28-year old former FBI Informant Albert Gonzalez has pleaded guilty to 20 federal charges that identify him as the brain behind what now stands as the biggest identity theft in US history.
The hacker, who lives in Miami, could face up to a minimum of 15 years in prison although the jury could increase this by 10 extra years. In addition, Gonzalez has been forced to return two million dollars, his Miami apartment, a 2006 BMW 330i, a Tiffany diamond ring and Rolex watches.
His hacks involved sifting through the databases of some major US retailers (like TJX Companies - which owns popular clothes retailer TK Maxx, BJ's Wholesale Club, OfficeMax, Boston Market, Barnes & Noble and Sports Authority) and steal details of more than 40 million credit cards.
For that he used sophisticated "sniffer" applications as well as driving around its targets like retail stores to look for unsecured wireless network access points to penetrate the retailers' systems and download payment data.
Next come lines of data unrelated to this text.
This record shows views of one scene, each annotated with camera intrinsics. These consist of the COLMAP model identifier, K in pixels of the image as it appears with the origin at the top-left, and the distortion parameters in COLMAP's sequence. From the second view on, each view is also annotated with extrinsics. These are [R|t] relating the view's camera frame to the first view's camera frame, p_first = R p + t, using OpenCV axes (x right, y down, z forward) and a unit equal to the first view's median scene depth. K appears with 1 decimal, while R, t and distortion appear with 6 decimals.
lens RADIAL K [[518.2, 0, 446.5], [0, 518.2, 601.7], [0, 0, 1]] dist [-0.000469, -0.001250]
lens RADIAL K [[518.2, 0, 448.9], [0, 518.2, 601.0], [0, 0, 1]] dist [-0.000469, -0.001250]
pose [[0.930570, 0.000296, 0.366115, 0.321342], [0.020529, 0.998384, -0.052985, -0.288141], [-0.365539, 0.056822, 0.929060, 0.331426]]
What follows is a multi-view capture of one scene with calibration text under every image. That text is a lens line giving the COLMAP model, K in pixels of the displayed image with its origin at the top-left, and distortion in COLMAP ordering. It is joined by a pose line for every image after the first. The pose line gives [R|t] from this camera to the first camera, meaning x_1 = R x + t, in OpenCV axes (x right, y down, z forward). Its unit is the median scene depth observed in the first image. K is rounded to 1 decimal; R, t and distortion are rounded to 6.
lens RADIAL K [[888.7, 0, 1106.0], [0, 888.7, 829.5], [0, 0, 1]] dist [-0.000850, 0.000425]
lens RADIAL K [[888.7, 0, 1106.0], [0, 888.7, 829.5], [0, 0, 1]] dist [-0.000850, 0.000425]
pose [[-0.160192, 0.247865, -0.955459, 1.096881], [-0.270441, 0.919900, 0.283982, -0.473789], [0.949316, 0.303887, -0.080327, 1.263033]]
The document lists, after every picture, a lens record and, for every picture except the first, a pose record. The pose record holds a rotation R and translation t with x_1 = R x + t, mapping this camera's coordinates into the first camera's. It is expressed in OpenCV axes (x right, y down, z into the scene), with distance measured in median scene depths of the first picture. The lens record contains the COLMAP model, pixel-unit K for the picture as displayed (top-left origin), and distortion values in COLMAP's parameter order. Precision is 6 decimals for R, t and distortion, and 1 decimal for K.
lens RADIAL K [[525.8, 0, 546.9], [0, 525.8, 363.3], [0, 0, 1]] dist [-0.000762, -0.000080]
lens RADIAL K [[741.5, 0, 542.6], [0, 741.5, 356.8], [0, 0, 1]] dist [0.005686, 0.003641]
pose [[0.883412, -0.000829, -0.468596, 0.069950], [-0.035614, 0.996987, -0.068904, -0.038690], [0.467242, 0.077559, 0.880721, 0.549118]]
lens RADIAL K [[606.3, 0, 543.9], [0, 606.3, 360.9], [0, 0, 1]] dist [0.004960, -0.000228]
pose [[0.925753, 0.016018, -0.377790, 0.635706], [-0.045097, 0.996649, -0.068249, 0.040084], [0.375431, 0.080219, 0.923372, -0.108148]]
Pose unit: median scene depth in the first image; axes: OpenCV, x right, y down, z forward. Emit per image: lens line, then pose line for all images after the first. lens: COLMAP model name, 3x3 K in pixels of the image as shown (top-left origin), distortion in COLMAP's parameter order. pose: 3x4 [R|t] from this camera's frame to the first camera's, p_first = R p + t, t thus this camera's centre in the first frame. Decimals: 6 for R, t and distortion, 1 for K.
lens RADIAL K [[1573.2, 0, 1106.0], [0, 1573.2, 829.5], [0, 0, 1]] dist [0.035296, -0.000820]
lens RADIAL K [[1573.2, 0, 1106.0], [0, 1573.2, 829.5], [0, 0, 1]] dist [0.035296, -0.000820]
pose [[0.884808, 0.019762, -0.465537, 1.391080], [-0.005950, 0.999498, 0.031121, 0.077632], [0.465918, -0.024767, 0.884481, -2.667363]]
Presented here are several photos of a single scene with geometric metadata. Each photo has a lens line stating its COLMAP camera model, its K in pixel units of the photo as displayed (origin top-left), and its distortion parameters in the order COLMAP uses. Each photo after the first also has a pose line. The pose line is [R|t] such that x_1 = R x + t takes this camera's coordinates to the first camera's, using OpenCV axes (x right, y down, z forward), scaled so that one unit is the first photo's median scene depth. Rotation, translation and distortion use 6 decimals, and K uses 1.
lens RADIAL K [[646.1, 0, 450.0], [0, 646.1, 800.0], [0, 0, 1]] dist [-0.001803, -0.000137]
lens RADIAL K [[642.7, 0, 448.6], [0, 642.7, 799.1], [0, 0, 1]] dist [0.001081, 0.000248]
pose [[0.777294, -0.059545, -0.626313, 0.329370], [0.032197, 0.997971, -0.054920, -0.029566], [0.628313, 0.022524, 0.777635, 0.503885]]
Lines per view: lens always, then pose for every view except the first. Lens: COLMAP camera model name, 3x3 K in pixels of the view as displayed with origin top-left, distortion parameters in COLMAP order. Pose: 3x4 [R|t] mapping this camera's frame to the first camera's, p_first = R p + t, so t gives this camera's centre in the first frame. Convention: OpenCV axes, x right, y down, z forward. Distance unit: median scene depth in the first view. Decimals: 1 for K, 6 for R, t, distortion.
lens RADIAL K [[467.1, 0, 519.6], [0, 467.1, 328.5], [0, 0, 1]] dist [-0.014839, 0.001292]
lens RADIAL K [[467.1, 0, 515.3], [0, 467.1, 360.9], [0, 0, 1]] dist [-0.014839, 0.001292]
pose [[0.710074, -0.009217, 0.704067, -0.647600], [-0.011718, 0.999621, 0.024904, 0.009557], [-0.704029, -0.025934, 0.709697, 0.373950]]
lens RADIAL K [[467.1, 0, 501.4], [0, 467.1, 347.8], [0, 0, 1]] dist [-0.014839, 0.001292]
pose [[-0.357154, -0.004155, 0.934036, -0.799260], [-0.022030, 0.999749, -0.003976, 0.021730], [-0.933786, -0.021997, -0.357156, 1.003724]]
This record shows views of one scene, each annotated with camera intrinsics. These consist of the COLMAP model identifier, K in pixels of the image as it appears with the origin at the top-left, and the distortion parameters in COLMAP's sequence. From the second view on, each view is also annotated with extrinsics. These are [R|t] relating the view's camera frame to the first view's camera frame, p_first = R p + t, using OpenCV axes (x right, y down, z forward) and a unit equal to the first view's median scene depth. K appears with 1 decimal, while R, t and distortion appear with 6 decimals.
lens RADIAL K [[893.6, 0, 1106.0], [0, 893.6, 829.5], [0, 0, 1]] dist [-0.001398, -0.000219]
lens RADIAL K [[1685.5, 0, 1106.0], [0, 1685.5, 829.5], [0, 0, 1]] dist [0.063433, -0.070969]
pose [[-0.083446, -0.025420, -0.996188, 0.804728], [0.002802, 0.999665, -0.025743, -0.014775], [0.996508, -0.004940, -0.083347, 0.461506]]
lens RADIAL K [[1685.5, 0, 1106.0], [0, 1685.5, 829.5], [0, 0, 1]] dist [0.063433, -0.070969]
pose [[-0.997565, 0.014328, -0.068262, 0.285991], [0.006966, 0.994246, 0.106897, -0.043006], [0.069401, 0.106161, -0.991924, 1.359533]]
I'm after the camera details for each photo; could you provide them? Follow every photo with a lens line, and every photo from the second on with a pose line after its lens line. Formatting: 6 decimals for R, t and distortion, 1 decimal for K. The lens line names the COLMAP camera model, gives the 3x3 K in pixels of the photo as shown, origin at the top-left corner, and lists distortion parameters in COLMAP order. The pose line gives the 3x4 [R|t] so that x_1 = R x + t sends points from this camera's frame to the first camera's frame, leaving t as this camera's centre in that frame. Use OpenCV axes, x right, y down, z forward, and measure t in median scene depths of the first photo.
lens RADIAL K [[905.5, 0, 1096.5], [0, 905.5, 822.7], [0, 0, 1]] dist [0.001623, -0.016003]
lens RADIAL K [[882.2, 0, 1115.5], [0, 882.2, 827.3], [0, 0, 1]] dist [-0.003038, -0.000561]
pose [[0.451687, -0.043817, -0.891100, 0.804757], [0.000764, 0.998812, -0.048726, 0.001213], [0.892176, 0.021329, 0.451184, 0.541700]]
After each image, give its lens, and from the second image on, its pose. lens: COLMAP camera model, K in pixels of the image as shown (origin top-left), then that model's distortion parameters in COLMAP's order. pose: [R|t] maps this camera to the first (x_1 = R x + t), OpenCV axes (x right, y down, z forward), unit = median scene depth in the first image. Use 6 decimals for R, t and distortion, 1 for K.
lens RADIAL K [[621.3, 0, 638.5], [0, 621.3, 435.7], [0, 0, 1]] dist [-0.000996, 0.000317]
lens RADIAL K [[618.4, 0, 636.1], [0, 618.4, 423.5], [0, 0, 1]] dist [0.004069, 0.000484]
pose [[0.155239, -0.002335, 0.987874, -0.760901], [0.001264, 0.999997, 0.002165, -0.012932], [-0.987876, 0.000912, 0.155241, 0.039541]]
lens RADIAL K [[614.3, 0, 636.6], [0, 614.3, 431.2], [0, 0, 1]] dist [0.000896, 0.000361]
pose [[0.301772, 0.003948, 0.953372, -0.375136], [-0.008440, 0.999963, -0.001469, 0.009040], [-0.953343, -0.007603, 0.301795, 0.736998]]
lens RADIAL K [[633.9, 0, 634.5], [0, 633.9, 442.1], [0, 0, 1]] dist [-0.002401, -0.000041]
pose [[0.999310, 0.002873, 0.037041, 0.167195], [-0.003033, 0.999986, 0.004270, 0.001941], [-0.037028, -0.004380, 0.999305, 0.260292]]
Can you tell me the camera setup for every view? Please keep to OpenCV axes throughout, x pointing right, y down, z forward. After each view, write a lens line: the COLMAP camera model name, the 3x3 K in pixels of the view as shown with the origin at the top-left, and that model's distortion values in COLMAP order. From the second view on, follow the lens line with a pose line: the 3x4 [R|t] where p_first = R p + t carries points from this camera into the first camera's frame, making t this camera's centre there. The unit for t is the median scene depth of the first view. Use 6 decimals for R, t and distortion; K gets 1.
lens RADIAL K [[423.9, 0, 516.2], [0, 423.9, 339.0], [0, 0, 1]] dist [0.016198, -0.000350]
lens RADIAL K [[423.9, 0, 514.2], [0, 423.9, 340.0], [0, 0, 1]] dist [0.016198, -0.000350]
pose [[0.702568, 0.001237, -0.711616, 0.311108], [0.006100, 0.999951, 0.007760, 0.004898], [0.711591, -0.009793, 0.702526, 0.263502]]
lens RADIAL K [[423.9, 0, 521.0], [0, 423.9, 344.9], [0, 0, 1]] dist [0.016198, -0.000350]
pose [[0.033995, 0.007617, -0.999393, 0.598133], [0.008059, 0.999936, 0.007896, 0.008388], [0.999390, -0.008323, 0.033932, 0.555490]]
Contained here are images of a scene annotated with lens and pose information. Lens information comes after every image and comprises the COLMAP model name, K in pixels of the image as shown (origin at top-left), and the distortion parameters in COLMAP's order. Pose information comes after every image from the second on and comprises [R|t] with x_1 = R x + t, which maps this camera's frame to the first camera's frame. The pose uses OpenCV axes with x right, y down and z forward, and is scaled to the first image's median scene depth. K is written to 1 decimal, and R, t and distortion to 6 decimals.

But a bigger charge could add to the woes of Mr Gonzalez and his two other Russian collaborators. It is claimed that they stole credit and debit card details of 130 million users from payment processors including Heartland Payment Systems, 7-Eleven Inc., and Hannaford Brothers Co. Inc.
In a statement to the press, the Justice Department commented that "Gonzalez and his co-conspirators sold the numbers to others for their fraudulent use and engaged in ATM fraud by encoding the data on the magnetic stripes of blank cards and withdrawing tens of thousands of dollars at a time from ATMs".
This case reminds us of the Gary McKinnon's. The Scottish hacker could face 70 years in a federal prison while Gonzalez, for all the harm he and his henchmen did to millions, face 25 years. McKinnon got nothing out of his hacks except the adrenaline whereas Gonzalez probably still has a few millions stashed around. Ironically, Gonzalez was once an informant for the FBI.